▶ [Aim of the task]: The records follow. Retype them without a single change.

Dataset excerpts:
*****

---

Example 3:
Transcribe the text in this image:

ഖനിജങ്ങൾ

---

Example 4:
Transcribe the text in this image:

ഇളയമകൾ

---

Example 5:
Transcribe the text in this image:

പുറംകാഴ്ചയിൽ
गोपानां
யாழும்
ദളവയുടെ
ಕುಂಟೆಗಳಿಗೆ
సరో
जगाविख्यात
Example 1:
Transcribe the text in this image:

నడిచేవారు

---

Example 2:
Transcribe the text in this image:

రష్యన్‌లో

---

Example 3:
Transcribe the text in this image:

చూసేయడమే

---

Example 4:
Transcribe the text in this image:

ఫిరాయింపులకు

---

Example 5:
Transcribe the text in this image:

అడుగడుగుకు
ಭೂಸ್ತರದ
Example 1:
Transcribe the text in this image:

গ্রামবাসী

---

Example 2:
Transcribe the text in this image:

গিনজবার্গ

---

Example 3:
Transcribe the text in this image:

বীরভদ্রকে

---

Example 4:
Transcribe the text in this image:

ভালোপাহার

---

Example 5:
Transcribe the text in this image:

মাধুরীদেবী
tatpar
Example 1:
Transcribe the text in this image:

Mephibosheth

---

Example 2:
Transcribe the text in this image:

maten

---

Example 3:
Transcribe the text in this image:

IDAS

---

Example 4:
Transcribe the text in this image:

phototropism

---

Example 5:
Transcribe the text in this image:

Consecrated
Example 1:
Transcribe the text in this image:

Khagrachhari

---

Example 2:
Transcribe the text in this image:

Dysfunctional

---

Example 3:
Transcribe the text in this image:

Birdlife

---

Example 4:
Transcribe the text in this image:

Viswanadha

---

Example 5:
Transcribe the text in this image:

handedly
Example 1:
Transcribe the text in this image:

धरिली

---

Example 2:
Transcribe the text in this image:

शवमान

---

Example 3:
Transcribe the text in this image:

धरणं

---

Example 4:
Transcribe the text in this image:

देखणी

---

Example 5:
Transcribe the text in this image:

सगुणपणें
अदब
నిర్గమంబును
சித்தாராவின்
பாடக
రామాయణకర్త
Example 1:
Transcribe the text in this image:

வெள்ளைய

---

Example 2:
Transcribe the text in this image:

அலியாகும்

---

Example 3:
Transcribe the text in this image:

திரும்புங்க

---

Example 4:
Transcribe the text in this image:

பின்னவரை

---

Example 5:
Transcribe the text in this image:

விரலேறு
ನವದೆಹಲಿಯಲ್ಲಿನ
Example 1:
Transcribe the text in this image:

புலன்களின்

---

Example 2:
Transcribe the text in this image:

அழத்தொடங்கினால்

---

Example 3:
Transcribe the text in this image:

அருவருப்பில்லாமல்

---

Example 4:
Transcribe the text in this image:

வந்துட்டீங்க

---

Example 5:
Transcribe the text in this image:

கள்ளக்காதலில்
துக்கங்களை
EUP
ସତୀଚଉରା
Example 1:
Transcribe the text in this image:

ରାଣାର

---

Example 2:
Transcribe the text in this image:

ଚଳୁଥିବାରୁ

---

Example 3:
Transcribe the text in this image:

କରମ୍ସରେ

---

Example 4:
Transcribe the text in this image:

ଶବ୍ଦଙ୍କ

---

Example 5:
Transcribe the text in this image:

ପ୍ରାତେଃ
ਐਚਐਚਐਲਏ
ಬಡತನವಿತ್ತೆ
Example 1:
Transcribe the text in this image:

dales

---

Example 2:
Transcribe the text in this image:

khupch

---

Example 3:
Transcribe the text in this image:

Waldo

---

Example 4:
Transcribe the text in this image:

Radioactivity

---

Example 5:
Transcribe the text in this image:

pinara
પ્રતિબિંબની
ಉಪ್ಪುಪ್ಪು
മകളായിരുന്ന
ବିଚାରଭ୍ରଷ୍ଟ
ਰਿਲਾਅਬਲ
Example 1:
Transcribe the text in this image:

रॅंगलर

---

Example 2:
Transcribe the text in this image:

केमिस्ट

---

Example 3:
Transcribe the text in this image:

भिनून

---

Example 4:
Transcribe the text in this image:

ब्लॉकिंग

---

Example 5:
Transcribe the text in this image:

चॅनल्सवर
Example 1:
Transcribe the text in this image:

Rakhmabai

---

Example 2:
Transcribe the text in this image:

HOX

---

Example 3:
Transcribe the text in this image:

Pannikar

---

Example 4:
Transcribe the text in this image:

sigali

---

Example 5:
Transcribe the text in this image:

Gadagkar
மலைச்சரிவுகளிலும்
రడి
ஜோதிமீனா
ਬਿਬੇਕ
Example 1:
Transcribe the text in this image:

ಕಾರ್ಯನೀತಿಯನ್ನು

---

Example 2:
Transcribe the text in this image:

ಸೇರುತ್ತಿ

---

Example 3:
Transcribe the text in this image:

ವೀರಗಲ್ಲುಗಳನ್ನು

*****

▶ [Response box]:
---

Example 3:
Transcribe the text in this image:

ഖനിജങ്ങൾ

---

Example 4:
Transcribe the text in this image:

ഇളയമകൾ

---

Example 5:
Transcribe the text in this image:

പുറംകാഴ്ചയിൽ
गोपानां
யாழும்
ദളവയുടെ
ಕುಂಟೆಗಳಿಗೆ
సరో
जगाविख्यात
Example 1:
Transcribe the text in this image:

నడిచేవారు

---

Example 2:
Transcribe the text in this image:

రష్యన్‌లో

---

Example 3:
Transcribe the text in this image:

చూసేయడమే

---

Example 4:
Transcribe the text in this image:

ఫిరాయింపులకు

---

Example 5:
Transcribe the text in this image:

అడుగడుగుకు
ಭೂಸ್ತರದ
Example 1:
Transcribe the text in this image:

গ্রামবাসী

---

Example 2:
Transcribe the text in this image:

গিনজবার্গ

---

Example 3:
Transcribe the text in this image:

বীরভদ্রকে

---

Example 4:
Transcribe the text in this image:

ভালোপাহার

---

Example 5:
Transcribe the text in this image:

মাধুরীদেবী
tatpar
Example 1:
Transcribe the text in this image:

Mephibosheth

---

Example 2:
Transcribe the text in this image:

maten

---

Example 3:
Transcribe the text in this image:

IDAS

---

Example 4:
Transcribe the text in this image:

phototropism

---

Example 5:
Transcribe the text in this image:

Consecrated
Example 1:
Transcribe the text in this image:

Khagrachhari

---

Example 2:
Transcribe the text in this image:

Dysfunctional

---

Example 3:
Transcribe the text in this image:

Birdlife

---

Example 4:
Transcribe the text in this image:

Viswanadha

---

Example 5:
Transcribe the text in this image:

handedly
Example 1:
Transcribe the text in this image:

धरिली

---

Example 2:
Transcribe the text in this image:

शवमान

---

Example 3:
Transcribe the text in this image:

धरणं

---

Example 4:
Transcribe the text in this image:

देखणी

---

Example 5:
Transcribe the text in this image:

सगुणपणें
अदब
నిర్గమంబును
சித்தாராவின்
பாடக
రామాయణకర్త
Example 1:
Transcribe the text in this image:

வெள்ளைய

---

Example 2:
Transcribe the text in this image:

அலியாகும்

---

Example 3:
Transcribe the text in this image:

திரும்புங்க

---

Example 4:
Transcribe the text in this image:

பின்னவரை

---

Example 5:
Transcribe the text in this image:

விரலேறு
ನವದೆಹಲಿಯಲ್ಲಿನ
Example 1:
Transcribe the text in this image:

புலன்களின்

---

Example 2:
Transcribe the text in this image:

அழத்தொடங்கினால்

---

Example 3:
Transcribe the text in this image:

அருவருப்பில்லாமல்

---

Example 4:
Transcribe the text in this image:

வந்துட்டீங்க

---

Example 5:
Transcribe the text in this image:

கள்ளக்காதலில்
துக்கங்களை
EUP
ସତୀଚଉରା
Example 1:
Transcribe the text in this image:

ରାଣାର

---

Example 2:
Transcribe the text in this image:

ଚଳୁଥିବାରୁ

---

Example 3:
Transcribe the text in this image:

କରମ୍ସରେ

---

Example 4:
Transcribe the text in this image:

ଶବ୍ଦଙ୍କ

---

Example 5:
Transcribe the text in this image:

ପ୍ରାତେଃ
ਐਚਐਚਐਲਏ
ಬಡತನವಿತ್ತೆ
Example 1:
Transcribe the text in this image:

dales

---

Example 2:
Transcribe the text in this image:

khupch

---

Example 3:
Transcribe the text in this image:

Waldo

---

Example 4:
Transcribe the text in this image:

Radioactivity

---

Example 5:
Transcribe the text in this image:

pinara
પ્રતિબિંબની
ಉಪ್ಪುಪ್ಪು
മകളായിരുന്ന
ବିଚାରଭ୍ରଷ୍ଟ
ਰਿਲਾਅਬਲ
Example 1:
Transcribe the text in this image:

रॅंगलर

---

Example 2:
Transcribe the text in this image:

केमिस्ट

---

Example 3:
Transcribe the text in this image:

भिनून

---

Example 4:
Transcribe the text in this image:

ब्लॉकिंग

---

Example 5:
Transcribe the text in this image:

चॅनल्सवर
Example 1:
Transcribe the text in this image:

Rakhmabai

---

Example 2:
Transcribe the text in this image:

HOX

---

Example 3:
Transcribe the text in this image:

Pannikar

---

Example 4:
Transcribe the text in this image:

sigali

---

Example 5:
Transcribe the text in this image:

Gadagkar
மலைச்சரிவுகளிலும்
రడి
ஜோதிமீனா
ਬਿਬੇਕ
Example 1:
Transcribe the text in this image:

ಕಾರ್ಯನೀತಿಯನ್ನು

---

Example 2:
Transcribe the text in this image:

ಸೇರುತ್ತಿ

---

Example 3:
Transcribe the text in this image:

ವೀರಗಲ್ಲುಗಳನ್ನು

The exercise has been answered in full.